En revanche, ce n’est pas automatiquement le meilleur choix pour tous les trajets. Si votre parcours est très urbain, très haché ou très court, un bon VAE 25 km/h peut rester plus simple et presque aussi efficace. Le bon réflexe consiste donc à partir de votre trajet réel : distance, interruptions, relief, stationnement, confort avec le trafic et acceptation des règles suisses. C’est seulement à partir de là qu’on peut dire si le speed bike est, oui ou non, le meilleur choix pour aller travailler.
FAQ finale
Pour quelle distance un speed bike est-il idéal ?
Le cœur d’usage le plus logique se situe souvent autour de 10 à 20 km par trajet, avec un intérêt qui peut rester très fort jusqu’à 20 à 30 km si l’itinéraire est roulant et régulier.
Un speed bike est-il vraiment plus rapide qu’un VAE classique ?
Oui, sur les trajets assez fluides, parce qu’il assiste jusqu’à 45 km/h et permet de maintenir une vitesse moyenne plus élevée. En revanche, sur un trajet urbain très haché avec beaucoup d’arrêts, l’écart peut être bien plus faible.

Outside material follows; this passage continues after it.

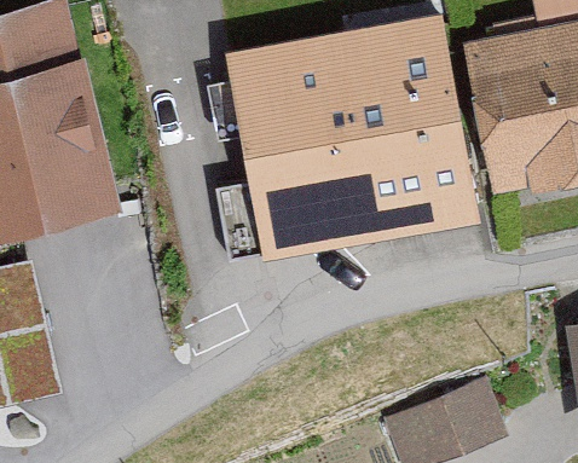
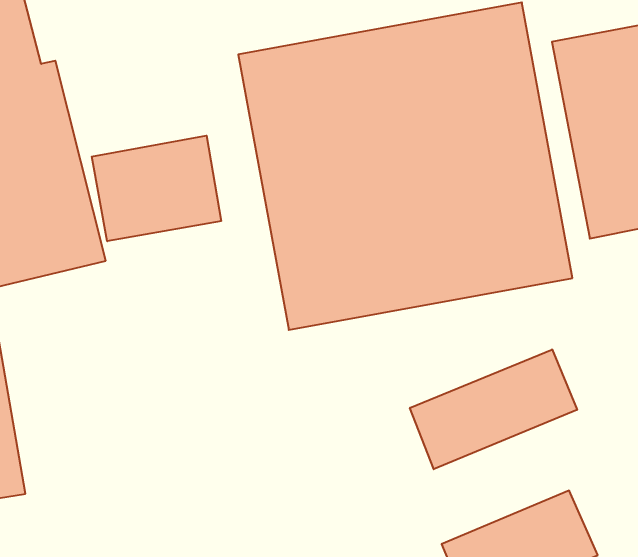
building: none -> [92,136,221,241]
building: none -> [410,349,577,469]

Peut-on remplacer la voiture pour aller au travail ?
Oui, dans beaucoup de cas. Pour un pendulaire avec un trajet régulier et une distance adaptée, le speed bike peut devenir une vraie alternative à la voiture, surtout quand le trafic ou le stationnement posent problème.
Quel profil de pendulaire devrait choisir un speed bike ?
Le bon profil, c’est surtout quelqu’un qui fait un trajet régulier, un peu long, avec un itinéraire relativement direct, et qui veut une solution plus rapide qu’un VAE classique sans dépendre des bouchons ou des transports publics.
Quels trajets ne conviennent pas à un speed bike ?
Les trajets très courts en centre-ville, très interrompus, très lents ou fortement mélangés aux piétons sont souvent moins adaptés. Dans ce type d’environnement, un VAE 25 km/h peut parfois offrir un meilleur compromis.